March 4, 2010 report
New device may enable limbs to be controlled by thought alone
(PhysOrg.com) -- A portable, plugless, brain-to-computer interface using electroencephalography (EEG) electrodes strapped to the scalp has been developed by a team in the US. The device may allow paraplegics and others who have lost control of their limbs to control prosthetic devices and other equipment using their thoughts alone.
Electroencephalography measures electrical activity in the brain via electrodes attached to the scalp, and up to now has been thought too insensitive to give sufficient information to be useful for the purpose.
Electrical engineer and neuroscientist José Contreras-Vidal, leader of the research team at the University of Maryland in the US said they have been able to analyze EEG recordings and correlate them with readings from motion sensors attached to the subjects’ hands to create a mathematical model to decode the signals and convert one to the other. They were even able to create 3D maps of the hand movements of volunteers to determine what keys subjects were pressing on a keyboard.

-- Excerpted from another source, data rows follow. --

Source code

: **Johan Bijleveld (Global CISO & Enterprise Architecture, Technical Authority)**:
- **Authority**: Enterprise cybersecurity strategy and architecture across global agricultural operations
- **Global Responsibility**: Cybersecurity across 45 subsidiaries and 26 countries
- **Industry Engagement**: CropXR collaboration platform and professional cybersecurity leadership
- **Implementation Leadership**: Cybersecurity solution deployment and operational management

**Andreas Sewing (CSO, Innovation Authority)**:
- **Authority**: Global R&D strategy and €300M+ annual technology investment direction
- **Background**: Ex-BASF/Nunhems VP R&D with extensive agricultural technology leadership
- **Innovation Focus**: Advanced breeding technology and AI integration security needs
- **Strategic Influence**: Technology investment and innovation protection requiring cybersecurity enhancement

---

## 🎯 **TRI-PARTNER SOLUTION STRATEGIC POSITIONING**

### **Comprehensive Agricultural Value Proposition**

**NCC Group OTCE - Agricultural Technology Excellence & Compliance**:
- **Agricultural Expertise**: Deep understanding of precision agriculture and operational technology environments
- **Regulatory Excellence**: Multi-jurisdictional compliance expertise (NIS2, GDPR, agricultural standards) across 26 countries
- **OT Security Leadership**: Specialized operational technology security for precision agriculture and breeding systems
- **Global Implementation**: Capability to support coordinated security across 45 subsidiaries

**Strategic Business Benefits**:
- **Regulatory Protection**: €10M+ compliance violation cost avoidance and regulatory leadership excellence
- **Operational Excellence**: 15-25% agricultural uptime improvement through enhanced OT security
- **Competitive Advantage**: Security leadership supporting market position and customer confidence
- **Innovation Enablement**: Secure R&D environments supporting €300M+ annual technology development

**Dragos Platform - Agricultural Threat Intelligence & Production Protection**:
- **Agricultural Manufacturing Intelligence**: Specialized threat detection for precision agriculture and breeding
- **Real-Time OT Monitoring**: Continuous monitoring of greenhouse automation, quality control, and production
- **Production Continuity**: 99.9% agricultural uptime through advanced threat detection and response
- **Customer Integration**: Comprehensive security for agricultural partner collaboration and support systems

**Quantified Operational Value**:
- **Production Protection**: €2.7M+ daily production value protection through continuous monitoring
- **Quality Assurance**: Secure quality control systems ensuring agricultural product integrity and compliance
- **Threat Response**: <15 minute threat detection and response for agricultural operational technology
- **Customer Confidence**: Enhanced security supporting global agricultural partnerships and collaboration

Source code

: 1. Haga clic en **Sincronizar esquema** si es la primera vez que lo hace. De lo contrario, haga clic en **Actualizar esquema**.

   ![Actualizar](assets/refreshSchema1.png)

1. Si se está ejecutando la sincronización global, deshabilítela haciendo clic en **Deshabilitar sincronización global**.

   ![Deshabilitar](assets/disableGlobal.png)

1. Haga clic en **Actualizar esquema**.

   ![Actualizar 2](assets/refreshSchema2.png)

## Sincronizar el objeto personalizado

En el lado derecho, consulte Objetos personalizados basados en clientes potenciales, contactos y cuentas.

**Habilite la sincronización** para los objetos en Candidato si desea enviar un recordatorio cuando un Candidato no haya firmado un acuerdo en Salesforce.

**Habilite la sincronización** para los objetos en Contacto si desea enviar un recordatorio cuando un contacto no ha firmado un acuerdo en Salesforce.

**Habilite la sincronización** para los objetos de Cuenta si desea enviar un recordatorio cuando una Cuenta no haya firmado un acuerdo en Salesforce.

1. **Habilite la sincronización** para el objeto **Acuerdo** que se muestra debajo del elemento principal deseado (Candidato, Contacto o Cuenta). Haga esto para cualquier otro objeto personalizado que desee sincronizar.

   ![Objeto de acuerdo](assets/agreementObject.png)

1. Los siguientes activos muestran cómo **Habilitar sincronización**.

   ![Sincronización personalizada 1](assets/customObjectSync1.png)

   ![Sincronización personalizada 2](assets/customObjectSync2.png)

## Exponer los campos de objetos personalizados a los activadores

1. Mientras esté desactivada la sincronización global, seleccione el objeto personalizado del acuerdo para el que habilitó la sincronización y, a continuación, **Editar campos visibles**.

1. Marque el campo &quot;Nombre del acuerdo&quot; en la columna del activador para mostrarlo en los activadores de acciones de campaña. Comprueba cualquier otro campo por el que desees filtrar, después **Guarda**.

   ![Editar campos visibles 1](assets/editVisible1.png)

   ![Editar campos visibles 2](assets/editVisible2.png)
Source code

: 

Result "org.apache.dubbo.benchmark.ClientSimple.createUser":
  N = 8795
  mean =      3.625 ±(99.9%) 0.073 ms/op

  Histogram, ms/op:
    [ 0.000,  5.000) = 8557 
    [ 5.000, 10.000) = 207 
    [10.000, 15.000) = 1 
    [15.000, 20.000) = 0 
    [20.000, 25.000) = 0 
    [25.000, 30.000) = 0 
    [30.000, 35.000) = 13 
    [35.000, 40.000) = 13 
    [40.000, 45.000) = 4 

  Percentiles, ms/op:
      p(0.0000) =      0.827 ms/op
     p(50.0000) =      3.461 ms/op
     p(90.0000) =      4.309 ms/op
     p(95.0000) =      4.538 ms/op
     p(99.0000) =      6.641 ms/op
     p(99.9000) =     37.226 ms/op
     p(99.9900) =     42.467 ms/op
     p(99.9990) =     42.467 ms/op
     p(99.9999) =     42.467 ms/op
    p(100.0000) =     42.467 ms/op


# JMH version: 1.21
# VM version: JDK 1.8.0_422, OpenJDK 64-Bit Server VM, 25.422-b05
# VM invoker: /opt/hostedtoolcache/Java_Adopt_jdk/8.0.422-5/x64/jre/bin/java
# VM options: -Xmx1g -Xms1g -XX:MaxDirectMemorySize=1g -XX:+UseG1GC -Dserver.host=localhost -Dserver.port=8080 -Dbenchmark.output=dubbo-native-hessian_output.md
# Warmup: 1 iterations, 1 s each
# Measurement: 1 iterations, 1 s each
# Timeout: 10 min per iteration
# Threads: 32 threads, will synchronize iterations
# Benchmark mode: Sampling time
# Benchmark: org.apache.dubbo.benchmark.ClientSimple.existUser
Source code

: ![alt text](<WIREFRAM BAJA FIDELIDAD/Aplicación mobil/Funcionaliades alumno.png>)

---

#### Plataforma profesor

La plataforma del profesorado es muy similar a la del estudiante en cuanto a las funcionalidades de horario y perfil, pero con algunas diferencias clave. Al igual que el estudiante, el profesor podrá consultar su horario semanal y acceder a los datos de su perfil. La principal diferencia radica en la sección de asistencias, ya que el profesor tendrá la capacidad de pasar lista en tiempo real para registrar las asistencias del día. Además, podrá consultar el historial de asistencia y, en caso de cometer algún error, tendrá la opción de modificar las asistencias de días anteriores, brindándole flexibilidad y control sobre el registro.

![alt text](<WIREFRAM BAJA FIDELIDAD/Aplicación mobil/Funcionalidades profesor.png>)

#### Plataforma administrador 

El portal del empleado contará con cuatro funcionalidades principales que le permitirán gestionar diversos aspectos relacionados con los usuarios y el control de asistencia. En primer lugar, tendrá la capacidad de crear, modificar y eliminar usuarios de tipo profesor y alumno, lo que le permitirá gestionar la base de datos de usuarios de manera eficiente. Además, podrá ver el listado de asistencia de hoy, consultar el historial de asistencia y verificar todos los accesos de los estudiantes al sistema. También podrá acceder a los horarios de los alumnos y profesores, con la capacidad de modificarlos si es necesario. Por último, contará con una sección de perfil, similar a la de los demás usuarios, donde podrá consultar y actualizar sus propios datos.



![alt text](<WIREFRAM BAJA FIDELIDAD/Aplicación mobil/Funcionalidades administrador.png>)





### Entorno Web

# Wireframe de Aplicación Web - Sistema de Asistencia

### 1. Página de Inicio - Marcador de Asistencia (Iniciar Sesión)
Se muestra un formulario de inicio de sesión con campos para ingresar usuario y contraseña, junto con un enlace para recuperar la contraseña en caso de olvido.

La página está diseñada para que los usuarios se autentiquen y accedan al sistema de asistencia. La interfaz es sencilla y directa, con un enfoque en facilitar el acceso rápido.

They found that the EEG recordings gave them enough information on the brain’s electrical activity to accurately reconstruct the hand movements in three dimensions. In fact, Contreras-Vidal, said most of the useful information came from just two of the 34 electrodes: those on the inferior parietal lobule and the primary sensorimotor cortex.
The plugless brain-computer interface has obvious applications for people who have lost the use of their limbs to control prosthetics or other equipment, such as wheelchairs, and it may find application in the future for helping people who have suffered spinal injuries or strokes or other debilitating diseases, to regain control without the need for invasive techniques such as implanting electrodes in their brains, and the risks of infection that come with the need for openings in the skull.
Contreras-Vidal and his colleagues are currently testing two setups with healthy volunteers. Volunteers wear electrode-covered skullcaps and in one setup control an artificial hand, and in the other control the movement of a cursor on a screen. The team is also working on integrating sensory feedback into the system other than visual feedback, which is quite slow.
Applications outside of medical uses is unlikely due to the expense (although it is less expensive than brain implants), but it may be possible at some time in the future for people to control their computers by donning a simple headset, rather than using keyboard, mouse, touch screen, or voice control.
The paper describing the device will be published in the March issue of the Journal of Neuroscience.